Meta Releases Five New AI Models
Meta has unveiled a slew of new artificial intelligence advancements, showcasing five major AI models and research initiatives. This release encompasses innovations in multi-modal systems, next-generation language models, music generation, AI speech detection, and concerted efforts to improve diversity in AI systems. Each of these developments marks significant strides in making AI systems more versatile, sophisticated, and inclusive.
Advanced AI Capabilities and Applications
The new multi-modal systems are designed to process both text and images, diverging from the traditional unidimensional approach of most large language models. Such systems can intake any combination of text and images and output similar combinations, enabling a wider array of applications. This is a noteworthy leap in AI, as it embraces a more holistic form of understanding and generation.
Moreover, Meta’s next-generation language models are equipped with multi-token prediction abilities, which can predict multiple future words simultaneously. This overhaul speeds up language model training and enhances its efficiency, providing quicker and more accurate language processing capabilities.
Music and Speech Innovations
One of the standout models is JASCO, a text-to-music model capable of accepting various inputs like chords or beats, allowing users to exert more control over the generated musical outputs.
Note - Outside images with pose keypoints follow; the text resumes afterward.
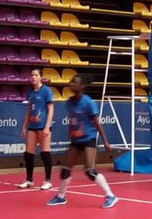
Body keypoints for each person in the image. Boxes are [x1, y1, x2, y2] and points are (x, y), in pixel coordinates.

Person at [45, 74, 118, 209]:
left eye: (75, 82)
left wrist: (105, 141)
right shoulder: (69, 102)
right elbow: (72, 122)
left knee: (89, 170)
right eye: (71, 81)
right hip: (76, 140)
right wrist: (70, 137)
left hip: (89, 138)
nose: (71, 83)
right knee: (65, 170)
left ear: (82, 86)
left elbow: (97, 123)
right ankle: (61, 197)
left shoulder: (88, 102)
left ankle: (110, 195)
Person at [17, 69, 55, 190]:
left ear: (40, 77)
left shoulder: (46, 91)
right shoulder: (30, 92)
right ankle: (29, 180)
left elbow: (51, 109)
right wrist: (24, 126)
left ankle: (48, 181)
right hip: (32, 127)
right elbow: (28, 110)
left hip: (43, 126)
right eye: (32, 75)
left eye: (36, 75)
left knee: (45, 153)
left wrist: (47, 127)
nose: (33, 77)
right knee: (28, 154)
Complementing this is the release of AudioCraft, which includes MusicGen and AudioGen. MusicGen is tailored specifically for music generation, generating music conditioned on textual or melodic features, while AudioGen focuses more broadly on generating audio from text inputs.
In a significant move to counter the increasing sophistication of AI-generated content, Meta introduced AudioSeal, an audio watermarking technique for detecting AI-generated speech. This technology can pinpoint AI-generated segments within extended audio snippets at a remarkable speed, performing up to 485 times faster than previous methods. This breakthrough is pivotal in maintaining the authenticity and integrity of audio content.
Meta has also made strides in improving diversity within AI systems. The company has developed automatic indicators to evaluate geographical disparities in text-to-image models and conducted extensive annotation studies to enhance representation and inclusivity in AI-generated images. This effort aims to address and mitigate biases inherent in AI systems, fostering a more equitable technological ecosystem.
Lastly, Meta’s Chameleon model family presents a combination of image and text handling capabilities, making it possible to generate creative captions or new scenes using textual and visual inputs. Additionally, the introduction of the EnCodec audio codec demonstrates Meta’s pursuit of state-of-the-art real-time audio processing, providing foundational support in building MusicGen and AudioGen.
Meta is committed to fostering collaboration and driving innovation within the AI community by publicly sharing these models and research under various licenses. This openness not only aims to advance AI responsibly but also encourages collaborative efforts to push the boundaries of AI capabilities and applications.